Es waren zwei Bilder gar unterschiedlichster Form
Die sich verliebten - in jener Schicksals Stund’
Doch waren beide gepresst in der Linien Norm:
Das Quadrat hatte Ecken, und der Kreis war rund.

Sie wollten trotz dessen zusammen verleben
Und umschlangen sich voller Entzücken
Doch wie sie’s auch drehten und rückten -
Es wollte kein einheitliches Bild sich ergeben

Da sprach das Quadrat in forderndem Ton:
Da lass dir gefälligst vier Ecken wachsen!
Der Kreis aber bebte ganz ärgerlich schon
war völlig empört über diese kantigen Faxen

Du Egoist! mit deinen hässlich’ spitzen Ecken!
Glaubst’ denn, ich veränder’ mich nur für dich?
Wenn du mich liebst, wirst du! dich strecken,
Und wirst gar so formweich und schön wie ich!

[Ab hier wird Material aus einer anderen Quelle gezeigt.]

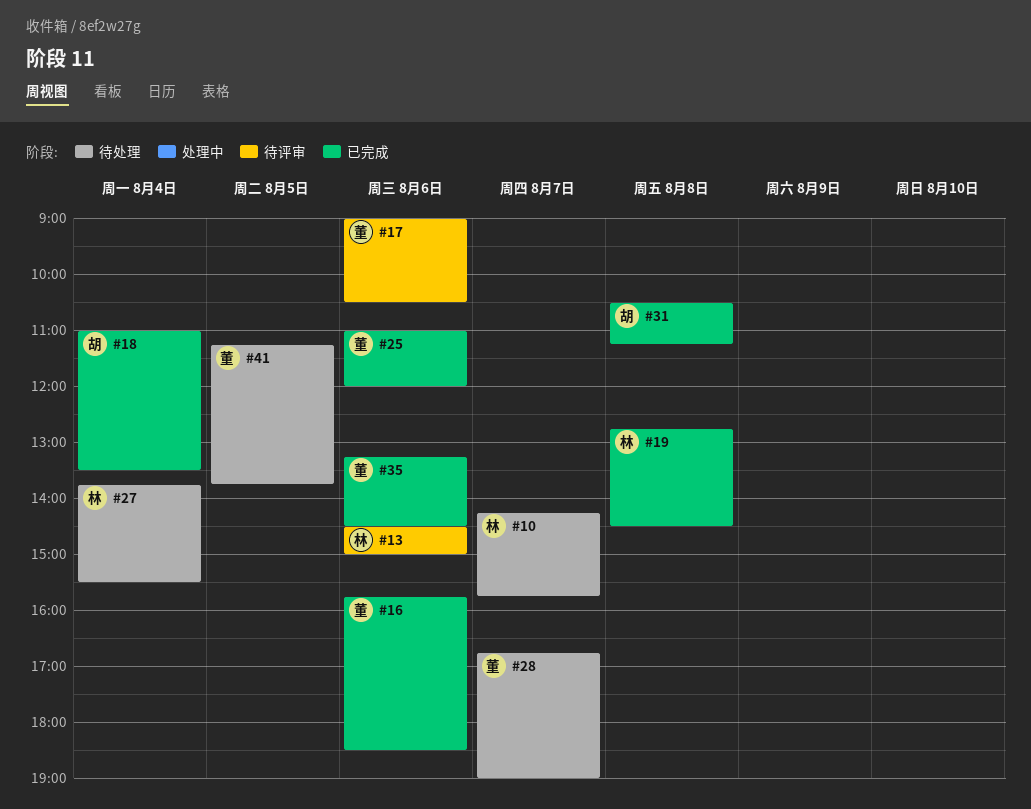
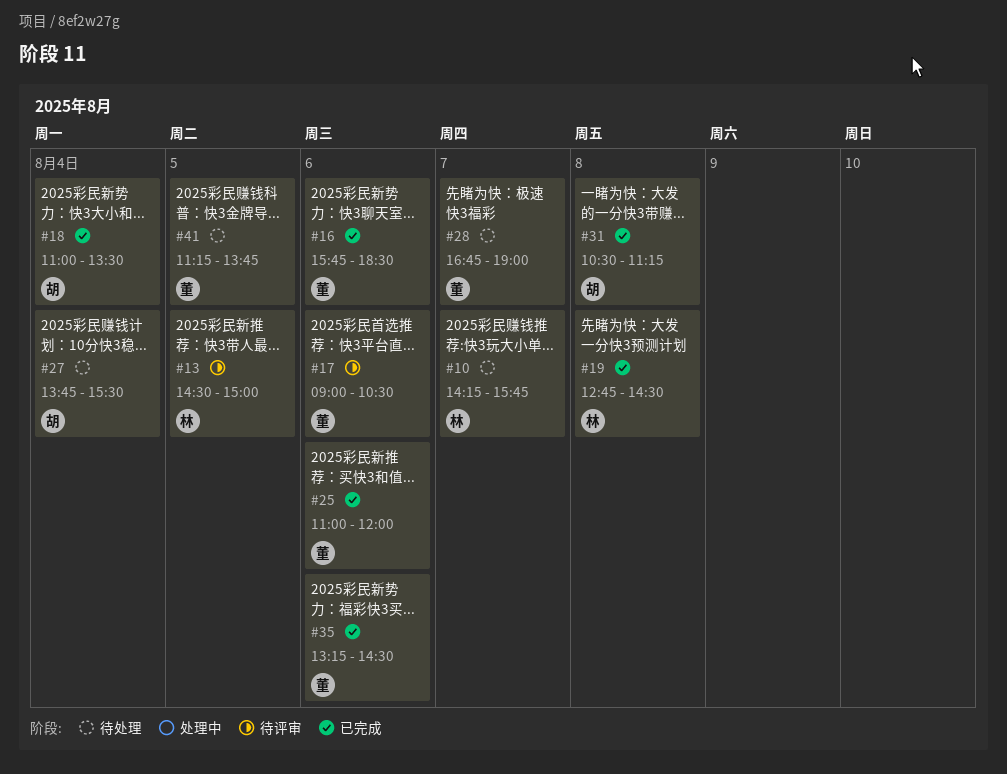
#13, day: Aug 6 -> Aug 5
#27, owner: 林 -> 胡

Was will ich mit Weichheit, ich bin ein Quadrat!
Bei uns hat man noch Formen mit richt’gem Format!
Bei dir hingegen, und deinem endlosen Linienspiel
Da wird man nur duselig und kommt nie an sein Ziel!

Ach, du redest Quatsch ohne ein bisschen Verstand,
welche Form hat sie denn lieber, die zarte Hand?
Denn an deinen Kanten würde die sich verletzen,
du reißt ja damit die weichen Bögen in Fetzen!

Ich dachte, du liebst mich mit all meinen Ecken!
und suchte mein Glück - in toleranten Kreisen...
nun such’ ich woanders, die wahre Liebe zu wecken
Ein Besuch beim Rechteck... könnt’ ich mir leisten.

Dann geh’ doch zum Rechteck, was wartest du noch?
Ich werd’ dich nicht missen, ich vergess’ dich ja doch
So such’ ich mir Formen, die mich vollends verstehen
Weich und rund - zur dicken Ellipse werd’ ich gehen.

So endet eine Liebe wegen Starrsinn und Norm
Weil keiner bereit war, sich zu ändern enorm
Was bleibt, ist die Moral von der Geschicht’:
Ohne beider Seiten Arbeit - geht es nunmal nicht!